--- START ---
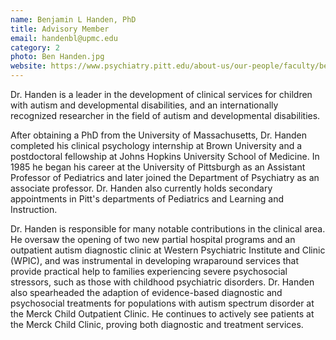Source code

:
 ```yaml
---
name: Benjamin L Handen, PhD
title: Advisory Member
email: handenbl@upmc.edu
category: 2
photo: Ben Handen.jpg
website: https://www.psychiatry.pitt.edu/about-us/our-people/faculty/benjamin-l-handen-phd
---
```

Dr. Handen is a leader in the development of clinical services for children with autism and developmental disabilities, and an internationally recognized researcher in the field of autism and developmental disabilities.

After obtaining a PhD from the University of Massachusetts, Dr. Handen completed his clinical psychology internship at Brown University and a postdoctoral fellowship at Johns Hopkins University School of Medicine. In 1985 he began his career at the University of Pittsburgh as an Assistant Professor of Pediatrics and later joined the Department of Psychiatry as an associate professor. Dr. Handen also currently holds secondary appointments in Pitt's departments of Pediatrics and Learning and Instruction.  

Dr. Handen is responsible for many notable contributions in the clinical area. He oversaw the opening of two new partial hospital programs and an outpatient autism diagnostic clinic at Western Psychiatric Institute and Clinic (WPIC), and was instrumental in developing wraparound services that provide practical help to families experiencing severe psychosocial stressors, such as those with childhood psychiatric disorders. Dr. Handen also spearheaded the adaption of evidence-based diagnostic and psychosocial treatments for populations with autism spectrum disorder at the Merck Child Outpatient Clinic. He continues to actively see patients at the Merck Child Clinic, proving both diagnostic and treatment services.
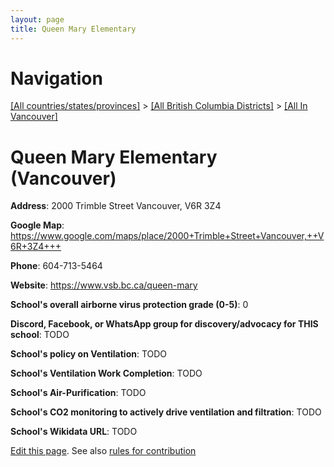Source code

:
```yaml
---
layout: page
title: Queen Mary Elementary
---
```

# Navigation

[[All countries/states/provinces]](../../..) > [[All British Columbia Districts]](../..) > [[All In Vancouver]](..)

# Queen Mary Elementary (Vancouver)

**Address**: 2000 Trimble Street Vancouver,  V6R 3Z4

**Google Map**: <https://www.google.com/maps/place/2000+Trimble+Street+Vancouver,++V6R+3Z4+++>

**Phone**: 604-713-5464

**Website**: <https://www.vsb.bc.ca/queen-mary>

**School's overall airborne virus protection grade (0-5)**: 0

**Discord, Facebook, or WhatsApp group for discovery/advocacy for THIS school**: TODO

**School's policy on Ventilation**: TODO

**School's Ventilation Work Completion**: TODO

**School's Air-Purification**: TODO

**School's CO2 monitoring to actively drive ventilation and filtration**: TODO

**School's Wikidata URL**: TODO


[Edit this page](https://github.com/ventilate-schools/BC/edit/main/./Vancouver/Queen_Mary_Elementary.md). See also [rules for contribution](../../../contribution-rules/)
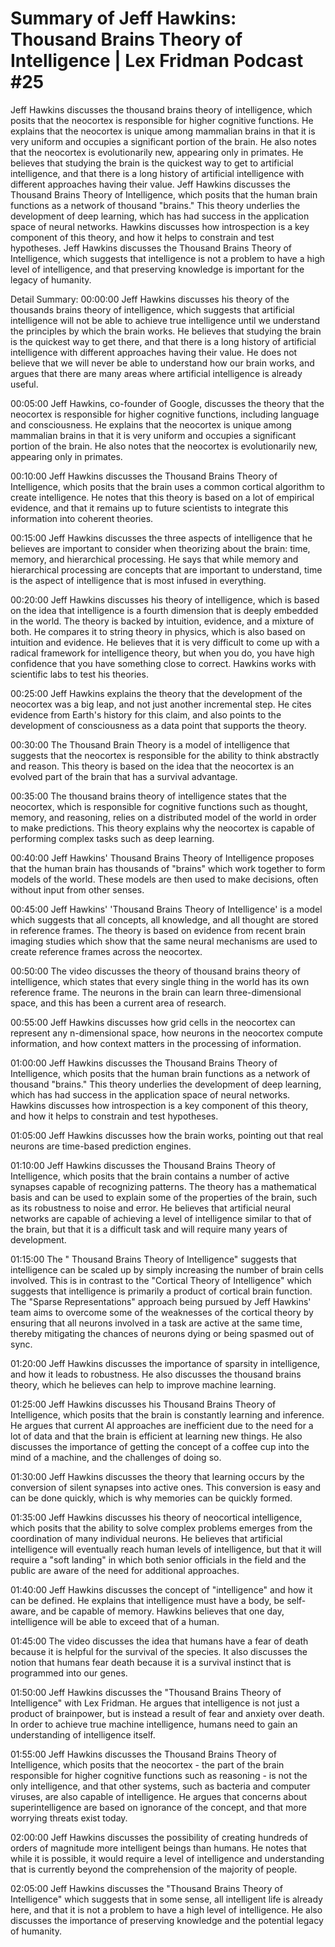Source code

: # Summary of Jeff Hawkins: Thousand Brains Theory of Intelligence | Lex Fridman Podcast #25

Jeff Hawkins discusses the thousand brains theory of intelligence, which posits that the neocortex is responsible for higher cognitive functions. He explains that the neocortex is unique among mammalian brains in that it is very uniform and occupies a significant portion of the brain. He also notes that the neocortex is evolutionarily new, appearing only in primates. He believes that studying the brain is the quickest way to get to artificial intelligence, and that there is a long history of artificial intelligence with different approaches having their value.
Jeff Hawkins discusses the Thousand Brains Theory of Intelligence, which posits that the human brain functions as a network of thousand "brains." This theory underlies the development of deep learning, which has had success in the application space of neural networks. Hawkins discusses how introspection is a key component of this theory, and how it helps to constrain and test hypotheses.
Jeff Hawkins discusses the Thousand Brains Theory of Intelligence, which suggests that intelligence is not a problem to have a high level of intelligence, and that preserving knowledge is important for the legacy of humanity.

Detail Summary: 
00:00:00
Jeff Hawkins discusses his theory of the thousands brains theory of intelligence, which suggests that artificial intelligence will not be able to achieve true intelligence until we understand the principles by which the brain works. He believes that studying the brain is the quickest way to get there, and that there is a long history of artificial intelligence with different approaches having their value. He does not believe that we will never be able to understand how our brain works, and argues that there are many areas where artificial intelligence is already useful.

00:05:00
Jeff Hawkins, co-founder of Google, discusses the theory that the neocortex is responsible for higher cognitive functions, including language and consciousness. He explains that the neocortex is unique among mammalian brains in that it is very uniform and occupies a significant portion of the brain. He also notes that the neocortex is evolutionarily new, appearing only in primates.

00:10:00
Jeff Hawkins discusses the Thousand Brains Theory of Intelligence, which posits that the brain uses a common cortical algorithm to create intelligence. He notes that this theory is based on a lot of empirical evidence, and that it remains up to future scientists to integrate this information into coherent theories.

00:15:00
Jeff Hawkins discusses the three aspects of intelligence that he believes are important to consider when theorizing about the brain: time, memory, and hierarchical processing. He says that while memory and hierarchical processing are concepts that are important to understand, time is the aspect of intelligence that is most infused in everything.

00:20:00
Jeff Hawkins discusses his theory of intelligence, which is based on the idea that intelligence is a fourth dimension that is deeply embedded in the world. The theory is backed by intuition, evidence, and a mixture of both. He compares it to string theory in physics, which is also based on intuition and evidence. He believes that it is very difficult to come up with a radical framework for intelligence theory, but when you do, you have high confidence that you have something close to correct. Hawkins works with scientific labs to test his theories.

00:25:00
Jeff Hawkins explains the theory that the development of the neocortex was a big leap, and not just another incremental step. He cites evidence from Earth's history for this claim, and also points to the development of consciousness as a data point that supports the theory.

00:30:00
The Thousand Brain Theory is a model of intelligence that suggests that the neocortex is responsible for the ability to think abstractly and reason. This theory is based on the idea that the neocortex is an evolved part of the brain that has a survival advantage.

00:35:00
The thousand brains theory of intelligence states that the neocortex, which is responsible for cognitive functions such as thought, memory, and reasoning, relies on a distributed model of the world in order to make predictions. This theory explains why the neocortex is capable of performing complex tasks such as deep learning.

00:40:00
Jeff Hawkins' Thousand Brains Theory of Intelligence proposes that the human brain has thousands of "brains" which work together to form models of the world. These models are then used to make decisions, often without input from other senses.

00:45:00
Jeff Hawkins' 'Thousand Brains Theory of Intelligence' is a model which suggests that all concepts, all knowledge, and all thought are stored in reference frames. The theory is based on evidence from recent brain imaging studies which show that the same neural mechanisms are used to create reference frames across the neocortex.

00:50:00
The video discusses the theory of thousand brains theory of intelligence, which states that every single thing in the world has its own reference frame. The neurons in the brain can learn three-dimensional space, and this has been a current area of research.

00:55:00
Jeff Hawkins discusses how grid cells in the neocortex can represent any n-dimensional space, how neurons in the neocortex compute information, and how context matters in the processing of information.

01:00:00
Jeff Hawkins discusses the Thousand Brains Theory of Intelligence, which posits that the human brain functions as a network of thousand "brains." This theory underlies the development of deep learning, which has had success in the application space of neural networks. Hawkins discusses how introspection is a key component of this theory, and how it helps to constrain and test hypotheses.

01:05:00
Jeff Hawkins discusses how the brain works, pointing out that real neurons are time-based prediction engines.

01:10:00
Jeff Hawkins discusses the Thousand Brains Theory of Intelligence, which posits that the brain contains a number of active synapses capable of recognizing patterns. The theory has a mathematical basis and can be used to explain some of the properties of the brain, such as its robustness to noise and error. He believes that artificial neural networks are capable of achieving a level of intelligence similar to that of the brain, but that it is a difficult task and will require many years of development.

01:15:00
The " Thousand Brains Theory of Intelligence" suggests that intelligence can be scaled up by simply increasing the number of brain cells involved. This is in contrast to the "Cortical Theory of Intelligence" which suggests that intelligence is primarily a product of cortical brain function. The "Sparse Representations" approach being pursued by Jeff Hawkins' team aims to overcome some of the weaknesses of the cortical theory by ensuring that all neurons involved in a task are active at the same time, thereby mitigating the chances of neurons dying or being spasmed out of sync.

01:20:00
Jeff Hawkins discusses the importance of sparsity in intelligence, and how it leads to robustness. He also discusses the thousand brains theory, which he believes can help to improve machine learning.

01:25:00
Jeff Hawkins discusses his Thousand Brains Theory of Intelligence, which posits that the brain is constantly learning and inference. He argues that current AI approaches are inefficient due to the need for a lot of data and that the brain is efficient at learning new things. He also discusses the importance of getting the concept of a coffee cup into the mind of a machine, and the challenges of doing so.

01:30:00
Jeff Hawkins discusses the theory that learning occurs by the conversion of silent synapses into active ones. This conversion is easy and can be done quickly, which is why memories can be quickly formed.

01:35:00
Jeff Hawkins discusses his theory of neocortical intelligence, which posits that the ability to solve complex problems emerges from the coordination of many individual neurons. He believes that artificial intelligence will eventually reach human levels of intelligence, but that it will require a "soft landing" in which both senior officials in the field and the public are aware of the need for additional approaches.

01:40:00
Jeff Hawkins discusses the concept of "intelligence" and how it can be defined. He explains that intelligence must have a body, be self-aware, and be capable of memory. Hawkins believes that one day, intelligence will be able to exceed that of a human.

01:45:00
The video discusses the idea that humans have a fear of death because it is helpful for the survival of the species. It also discusses the notion that humans fear death because it is a survival instinct that is programmed into our genes.

01:50:00
Jeff Hawkins discusses the "Thousand Brains Theory of Intelligence" with Lex Fridman. He argues that intelligence is not just a product of brainpower, but is instead a result of fear and anxiety over death. In order to achieve true machine intelligence, humans need to gain an understanding of intelligence itself.

01:55:00
Jeff Hawkins discusses the Thousand Brains Theory of Intelligence, which posits that the neocortex - the part of the brain responsible for higher cognitive functions such as reasoning - is not the only intelligence, and that other systems, such as bacteria and computer viruses, are also capable of intelligence. He argues that concerns about superintelligence are based on ignorance of the concept, and that more worrying threats exist today.

02:00:00
Jeff Hawkins discusses the possibility of creating hundreds of orders of magnitude more intelligent beings than humans. He notes that while it is possible, it would require a level of intelligence and understanding that is currently beyond the comprehension of the majority of people.

02:05:00
Jeff Hawkins discusses the "Thousand Brains Theory of Intelligence" which suggests that in some sense, all intelligent life is already here, and that it is not a problem to have a high level of intelligence. He also discusses the importance of preserving knowledge and the potential legacy of humanity.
--- END ---
**Exercise details**
Print the data above exactly, from its first line to the line bearing "grade (0-5)**: 0" inclusive, and keep pictures out of the result.

**Completed task**
Source code

:
 ```yaml
---
name: Benjamin L Handen, PhD
title: Advisory Member
email: handenbl@upmc.edu
category: 2
photo: Ben Handen.jpg
website: https://www.psychiatry.pitt.edu/about-us/our-people/faculty/benjamin-l-handen-phd
---
```

Dr. Handen is a leader in the development of clinical services for children with autism and developmental disabilities, and an internationally recognized researcher in the field of autism and developmental disabilities.

After obtaining a PhD from the University of Massachusetts, Dr. Handen completed his clinical psychology internship at Brown University and a postdoctoral fellowship at Johns Hopkins University School of Medicine. In 1985 he began his career at the University of Pittsburgh as an Assistant Professor of Pediatrics and later joined the Department of Psychiatry as an associate professor. Dr. Handen also currently holds secondary appointments in Pitt's departments of Pediatrics and Learning and Instruction.  

Dr. Handen is responsible for many notable contributions in the clinical area. He oversaw the opening of two new partial hospital programs and an outpatient autism diagnostic clinic at Western Psychiatric Institute and Clinic (WPIC), and was instrumental in developing wraparound services that provide practical help to families experiencing severe psychosocial stressors, such as those with childhood psychiatric disorders. Dr. Handen also spearheaded the adaption of evidence-based diagnostic and psychosocial treatments for populations with autism spectrum disorder at the Merck Child Outpatient Clinic. He continues to actively see patients at the Merck Child Clinic, proving both diagnostic and treatment services.
Source code

:
```yaml
---
layout: page
title: Queen Mary Elementary
---
```

# Navigation

[[All countries/states/provinces]](../../..) > [[All British Columbia Districts]](../..) > [[All In Vancouver]](..)

# Queen Mary Elementary (Vancouver)

**Address**: 2000 Trimble Street Vancouver,  V6R 3Z4

**Google Map**: <https://www.google.com/maps/place/2000+Trimble+Street+Vancouver,++V6R+3Z4+++>

**Phone**: 604-713-5464

**Website**: <https://www.vsb.bc.ca/queen-mary>

**School's overall airborne virus protection grade (0-5)**: 0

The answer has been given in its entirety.